Amendment of Sovereign Wealth Fund Act
The very last clause of the Bill is numbered clause 6 (though there is another, earlier, clause with the same number). It will repeal section 22 of the Sovereign Wealth Fund of Zimbabwe Act. There is no conceivable reason why it should do that, and the clause is not mentioned in the Bill’s memorandum. Probably it was inserted in error. If so, it must be removed from the Bill.
Further Amendments to the Act Needed
The amendments we have outlined above are the only ones the Bill will make to the Administration of Estates Act. This is unfortunate because the Act is an old one – it dates from 1907 – and the opportunity should have been taken to overhaul it completely. But even in the absence of such an overhaul there are a few further amendments that should be made now:
Amendment of definitions
The definitions of “Assistant Master” and “Master” in section 2 of the Act need to be amended in the light of the new provisions which the Bill will insert in the Act.
The Guardian’s Fund
Section 108 of the Act states that the books of the Guardian’s Fund must be examined by an “examiner” appointed by the Minister. This seems to be an old-fashioned way of providing for an audit of the Fund’s financial statements and records. Section 108 should be updated to require the Fund to be audited annually by a qualified public auditor or by the Auditor-General.

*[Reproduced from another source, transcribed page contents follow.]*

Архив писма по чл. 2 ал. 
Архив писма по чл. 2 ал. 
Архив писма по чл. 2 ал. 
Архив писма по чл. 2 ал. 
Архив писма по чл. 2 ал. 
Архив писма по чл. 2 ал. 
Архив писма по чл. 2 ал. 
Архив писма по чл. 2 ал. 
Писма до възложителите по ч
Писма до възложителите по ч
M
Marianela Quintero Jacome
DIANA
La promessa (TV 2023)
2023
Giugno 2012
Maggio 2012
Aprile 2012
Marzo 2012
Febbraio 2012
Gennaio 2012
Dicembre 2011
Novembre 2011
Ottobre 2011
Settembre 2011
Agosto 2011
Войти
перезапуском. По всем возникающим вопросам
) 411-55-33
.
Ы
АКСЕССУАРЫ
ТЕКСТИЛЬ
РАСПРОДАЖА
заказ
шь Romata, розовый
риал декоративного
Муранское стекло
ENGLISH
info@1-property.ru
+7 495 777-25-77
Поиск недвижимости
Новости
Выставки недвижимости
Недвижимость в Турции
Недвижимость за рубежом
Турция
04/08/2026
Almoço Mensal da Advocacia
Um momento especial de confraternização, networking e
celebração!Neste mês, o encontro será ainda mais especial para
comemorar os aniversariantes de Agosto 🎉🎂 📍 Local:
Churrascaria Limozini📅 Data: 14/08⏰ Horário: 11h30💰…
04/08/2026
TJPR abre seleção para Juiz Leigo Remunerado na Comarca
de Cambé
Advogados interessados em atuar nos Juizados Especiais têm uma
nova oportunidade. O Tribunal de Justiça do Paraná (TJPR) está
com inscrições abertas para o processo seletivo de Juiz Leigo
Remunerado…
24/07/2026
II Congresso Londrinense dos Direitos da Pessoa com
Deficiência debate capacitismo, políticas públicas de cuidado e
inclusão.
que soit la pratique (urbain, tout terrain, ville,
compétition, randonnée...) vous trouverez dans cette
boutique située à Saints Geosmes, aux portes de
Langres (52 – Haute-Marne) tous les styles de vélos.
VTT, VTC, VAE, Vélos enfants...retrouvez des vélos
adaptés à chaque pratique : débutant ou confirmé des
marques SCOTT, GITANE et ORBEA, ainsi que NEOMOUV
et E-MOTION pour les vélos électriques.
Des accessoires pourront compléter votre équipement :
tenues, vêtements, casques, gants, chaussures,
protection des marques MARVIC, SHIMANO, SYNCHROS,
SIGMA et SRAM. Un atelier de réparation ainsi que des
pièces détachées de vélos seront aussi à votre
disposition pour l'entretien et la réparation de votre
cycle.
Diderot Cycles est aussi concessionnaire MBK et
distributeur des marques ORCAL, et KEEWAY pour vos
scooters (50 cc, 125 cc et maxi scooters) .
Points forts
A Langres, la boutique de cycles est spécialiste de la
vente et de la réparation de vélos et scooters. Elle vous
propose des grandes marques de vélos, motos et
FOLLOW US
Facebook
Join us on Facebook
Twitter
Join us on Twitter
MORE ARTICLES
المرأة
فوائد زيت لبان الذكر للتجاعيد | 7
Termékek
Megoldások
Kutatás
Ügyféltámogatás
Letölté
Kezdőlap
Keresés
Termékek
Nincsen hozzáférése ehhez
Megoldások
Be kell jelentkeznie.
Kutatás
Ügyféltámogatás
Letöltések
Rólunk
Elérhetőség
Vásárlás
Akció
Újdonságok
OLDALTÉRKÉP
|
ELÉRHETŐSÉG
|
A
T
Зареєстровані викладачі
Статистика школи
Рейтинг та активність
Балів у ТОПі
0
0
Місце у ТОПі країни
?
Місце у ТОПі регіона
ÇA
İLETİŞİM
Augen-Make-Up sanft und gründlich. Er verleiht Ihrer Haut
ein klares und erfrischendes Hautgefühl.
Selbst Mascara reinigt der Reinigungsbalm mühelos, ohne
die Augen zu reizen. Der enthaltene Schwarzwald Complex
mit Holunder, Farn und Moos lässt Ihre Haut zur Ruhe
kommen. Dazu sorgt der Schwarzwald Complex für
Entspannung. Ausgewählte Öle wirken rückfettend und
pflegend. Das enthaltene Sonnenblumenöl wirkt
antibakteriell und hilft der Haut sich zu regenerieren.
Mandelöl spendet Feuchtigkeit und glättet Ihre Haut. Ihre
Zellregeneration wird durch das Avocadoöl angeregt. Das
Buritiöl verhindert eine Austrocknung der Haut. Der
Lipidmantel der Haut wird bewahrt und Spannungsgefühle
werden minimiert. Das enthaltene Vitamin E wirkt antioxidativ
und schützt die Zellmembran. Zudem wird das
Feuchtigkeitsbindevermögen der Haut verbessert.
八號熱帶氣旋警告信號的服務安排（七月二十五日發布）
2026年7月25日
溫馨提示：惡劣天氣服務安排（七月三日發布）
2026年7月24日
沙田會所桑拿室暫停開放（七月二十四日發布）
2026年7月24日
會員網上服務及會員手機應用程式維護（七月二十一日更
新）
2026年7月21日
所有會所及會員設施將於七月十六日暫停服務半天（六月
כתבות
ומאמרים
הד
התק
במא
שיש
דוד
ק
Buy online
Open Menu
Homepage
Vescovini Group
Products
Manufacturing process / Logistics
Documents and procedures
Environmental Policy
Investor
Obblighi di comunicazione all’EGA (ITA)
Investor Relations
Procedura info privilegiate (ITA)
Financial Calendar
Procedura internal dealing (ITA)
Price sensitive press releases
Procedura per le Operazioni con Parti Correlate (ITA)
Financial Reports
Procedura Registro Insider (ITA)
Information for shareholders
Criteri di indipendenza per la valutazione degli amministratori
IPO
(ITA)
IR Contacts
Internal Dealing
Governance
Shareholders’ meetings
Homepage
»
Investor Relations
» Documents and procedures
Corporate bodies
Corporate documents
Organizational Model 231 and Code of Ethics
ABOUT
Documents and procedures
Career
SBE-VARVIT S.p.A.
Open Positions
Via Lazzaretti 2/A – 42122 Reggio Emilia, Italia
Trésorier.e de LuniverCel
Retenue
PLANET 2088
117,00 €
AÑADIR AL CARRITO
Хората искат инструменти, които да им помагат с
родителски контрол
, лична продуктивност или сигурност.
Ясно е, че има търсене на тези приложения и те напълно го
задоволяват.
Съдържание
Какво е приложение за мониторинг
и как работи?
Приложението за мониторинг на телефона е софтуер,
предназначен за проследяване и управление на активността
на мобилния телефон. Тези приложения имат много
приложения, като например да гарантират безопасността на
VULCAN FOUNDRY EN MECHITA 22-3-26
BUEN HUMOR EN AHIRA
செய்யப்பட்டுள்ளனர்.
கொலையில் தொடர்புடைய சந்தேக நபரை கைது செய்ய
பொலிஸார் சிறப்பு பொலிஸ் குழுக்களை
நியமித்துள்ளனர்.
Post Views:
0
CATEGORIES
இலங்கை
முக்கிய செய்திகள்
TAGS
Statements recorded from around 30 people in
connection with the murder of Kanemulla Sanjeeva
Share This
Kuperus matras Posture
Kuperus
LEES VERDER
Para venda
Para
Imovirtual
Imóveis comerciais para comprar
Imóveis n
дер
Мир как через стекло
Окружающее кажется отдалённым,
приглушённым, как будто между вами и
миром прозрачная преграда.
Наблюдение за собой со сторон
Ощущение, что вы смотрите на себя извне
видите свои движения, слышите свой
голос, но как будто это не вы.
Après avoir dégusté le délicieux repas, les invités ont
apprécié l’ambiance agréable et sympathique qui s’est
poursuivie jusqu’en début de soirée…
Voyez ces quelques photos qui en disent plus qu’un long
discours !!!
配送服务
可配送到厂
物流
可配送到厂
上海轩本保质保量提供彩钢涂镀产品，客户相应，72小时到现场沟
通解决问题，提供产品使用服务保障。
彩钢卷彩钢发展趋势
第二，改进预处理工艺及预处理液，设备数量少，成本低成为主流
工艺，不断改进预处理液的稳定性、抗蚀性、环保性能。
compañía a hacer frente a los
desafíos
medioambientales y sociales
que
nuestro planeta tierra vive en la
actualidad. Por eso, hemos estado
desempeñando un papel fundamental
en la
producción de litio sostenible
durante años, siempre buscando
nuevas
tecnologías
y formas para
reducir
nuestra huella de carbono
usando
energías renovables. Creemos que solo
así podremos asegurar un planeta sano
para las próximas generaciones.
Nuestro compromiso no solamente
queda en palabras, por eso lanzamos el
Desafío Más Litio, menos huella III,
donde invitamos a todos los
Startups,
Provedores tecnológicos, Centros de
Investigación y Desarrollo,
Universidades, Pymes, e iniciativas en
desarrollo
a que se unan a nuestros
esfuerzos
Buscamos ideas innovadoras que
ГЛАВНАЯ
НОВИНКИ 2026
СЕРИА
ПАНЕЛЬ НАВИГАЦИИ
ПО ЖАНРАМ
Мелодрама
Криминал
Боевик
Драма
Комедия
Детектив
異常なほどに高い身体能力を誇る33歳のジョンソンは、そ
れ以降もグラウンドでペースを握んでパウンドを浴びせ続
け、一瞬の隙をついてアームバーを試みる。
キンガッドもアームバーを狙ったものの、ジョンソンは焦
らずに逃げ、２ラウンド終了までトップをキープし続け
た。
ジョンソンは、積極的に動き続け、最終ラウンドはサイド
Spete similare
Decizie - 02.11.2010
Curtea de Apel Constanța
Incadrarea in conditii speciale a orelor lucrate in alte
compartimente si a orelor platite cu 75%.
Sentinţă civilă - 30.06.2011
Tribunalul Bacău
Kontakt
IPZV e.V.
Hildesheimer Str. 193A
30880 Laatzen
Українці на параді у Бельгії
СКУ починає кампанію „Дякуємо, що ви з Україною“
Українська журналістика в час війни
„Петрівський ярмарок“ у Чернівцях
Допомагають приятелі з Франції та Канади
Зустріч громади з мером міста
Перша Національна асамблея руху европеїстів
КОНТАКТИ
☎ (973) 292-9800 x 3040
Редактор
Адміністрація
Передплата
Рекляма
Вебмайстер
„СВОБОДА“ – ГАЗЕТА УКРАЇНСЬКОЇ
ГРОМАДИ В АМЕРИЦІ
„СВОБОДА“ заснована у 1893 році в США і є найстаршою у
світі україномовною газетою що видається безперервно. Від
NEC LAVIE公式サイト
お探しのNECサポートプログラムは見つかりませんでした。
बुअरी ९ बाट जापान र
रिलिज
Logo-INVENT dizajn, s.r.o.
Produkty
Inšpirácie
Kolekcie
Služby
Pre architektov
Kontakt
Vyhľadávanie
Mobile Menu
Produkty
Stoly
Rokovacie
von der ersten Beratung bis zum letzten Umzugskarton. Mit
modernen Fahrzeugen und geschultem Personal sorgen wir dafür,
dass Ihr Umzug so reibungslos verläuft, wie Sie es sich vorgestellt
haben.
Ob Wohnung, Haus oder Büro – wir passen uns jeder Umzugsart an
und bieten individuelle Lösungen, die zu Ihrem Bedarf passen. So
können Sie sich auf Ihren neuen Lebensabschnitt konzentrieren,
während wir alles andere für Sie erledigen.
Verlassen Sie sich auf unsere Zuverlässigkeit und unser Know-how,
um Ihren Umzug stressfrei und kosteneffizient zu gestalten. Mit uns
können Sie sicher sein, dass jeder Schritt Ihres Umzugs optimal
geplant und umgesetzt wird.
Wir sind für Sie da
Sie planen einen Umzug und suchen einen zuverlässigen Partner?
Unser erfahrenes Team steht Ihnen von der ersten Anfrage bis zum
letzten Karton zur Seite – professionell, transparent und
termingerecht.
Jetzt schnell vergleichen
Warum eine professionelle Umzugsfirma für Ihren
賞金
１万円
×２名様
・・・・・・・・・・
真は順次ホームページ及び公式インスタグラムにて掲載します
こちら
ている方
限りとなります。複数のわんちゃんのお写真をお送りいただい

Minister’s power to make regulations
As we have already noted, the Minister’s power to make regulations for the Master’s Office and its staff needs to be aligned with the powers the Board will be given by the Bill.
General Comments
As we have indicated, the Bill raises questions which cannot be answered in the absence of detailed explanations from the Minister. In order to assess the Bill properly, Members of Parliament will need to know, for example, precisely how the public will benefit from turning the Office into a parastatal, what the Office’s projected income and expenditure will be, and how any shortfalls in its revenues will be made good. It would be helpful too if the Minister were to indicate what consultations his Ministry engaged in before preparing the Bill, and what comments were submitted by interested parties such as the Law Society of Zimbabwe and the Council of Estate Administrators.